= Request =
Please repeat the entries below with "dist" swapped for "distance" everywhere, changing nothing else. Leave out the pictures.

= Records shown =
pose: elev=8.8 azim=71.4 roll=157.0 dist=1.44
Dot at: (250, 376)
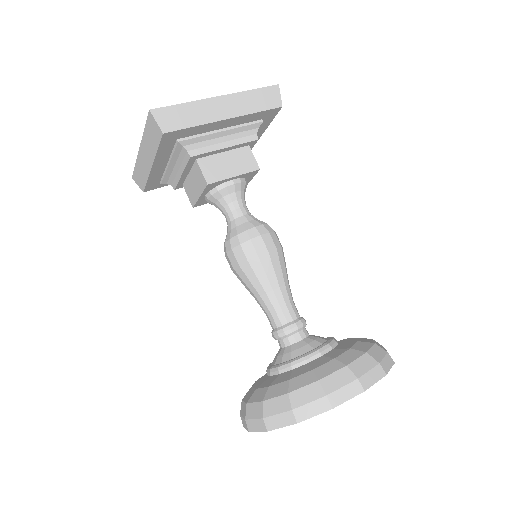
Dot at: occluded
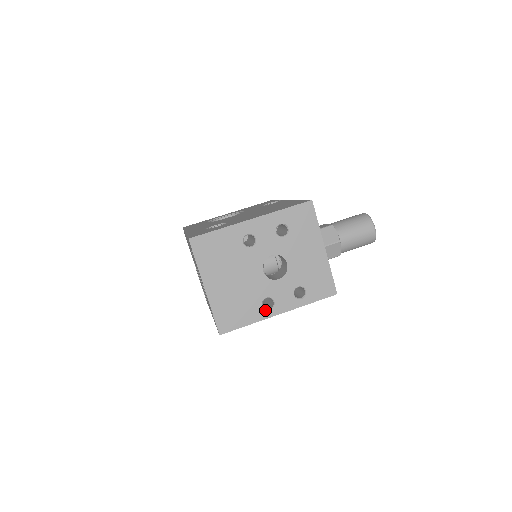
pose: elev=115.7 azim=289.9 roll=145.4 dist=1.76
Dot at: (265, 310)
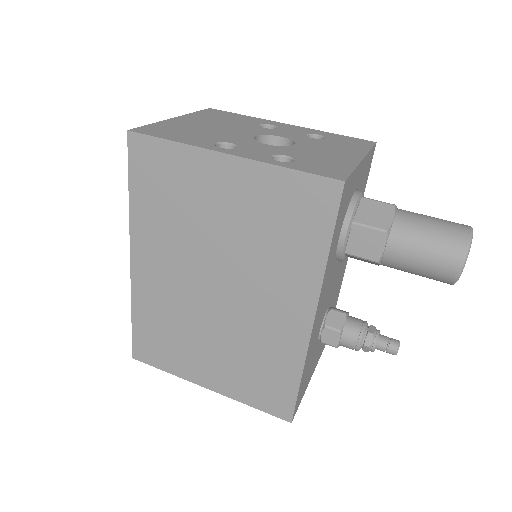
Dot at: (214, 146)
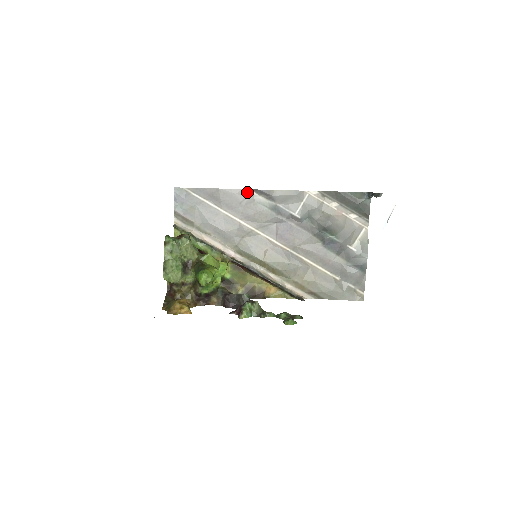
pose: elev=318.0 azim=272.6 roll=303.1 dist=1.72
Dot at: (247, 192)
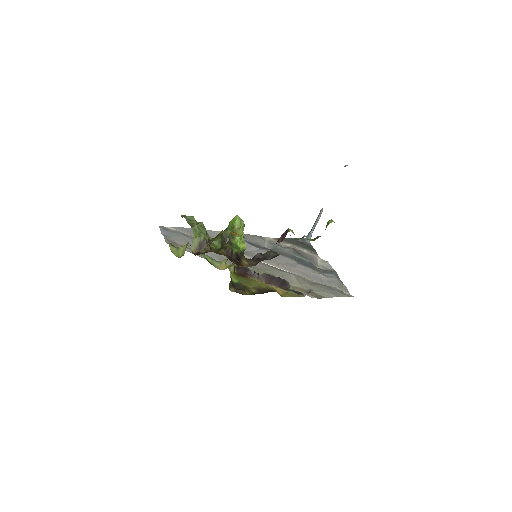
Dot at: occluded
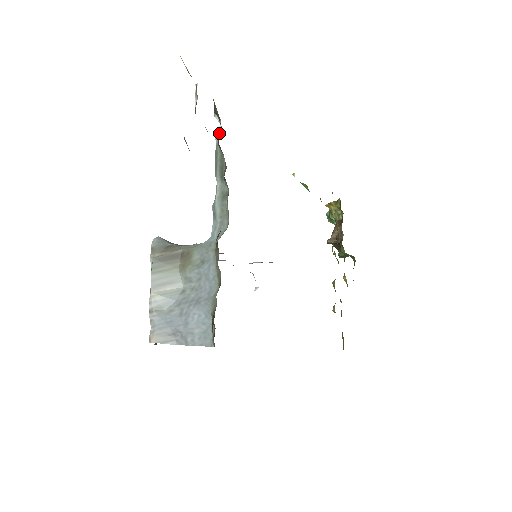
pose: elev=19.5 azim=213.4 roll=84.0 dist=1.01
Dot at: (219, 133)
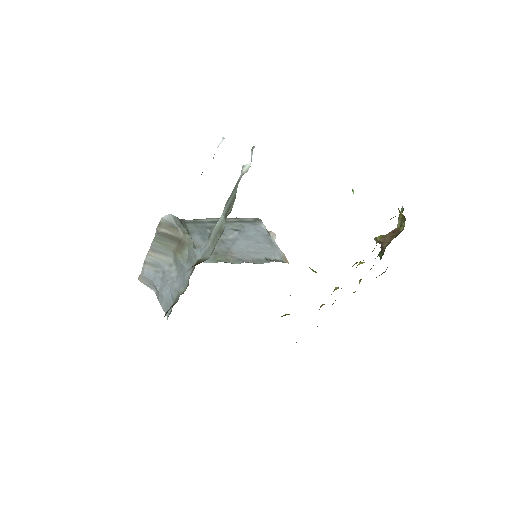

= Full answer =
pose: elev=8.8 azim=71.4 roll=157.0 distance=1.44
Dot at: (250, 376)
Dot at: occluded
pose: elev=115.7 azim=289.9 roll=145.4 distance=1.76
Dot at: (265, 310)
Dot at: (214, 146)
pose: elev=318.0 azim=272.6 roll=303.1 distance=1.72
Dot at: (247, 192)
Dot at: occluded
pose: elev=19.5 azim=213.4 roll=84.0 distance=1.01
Dot at: (219, 133)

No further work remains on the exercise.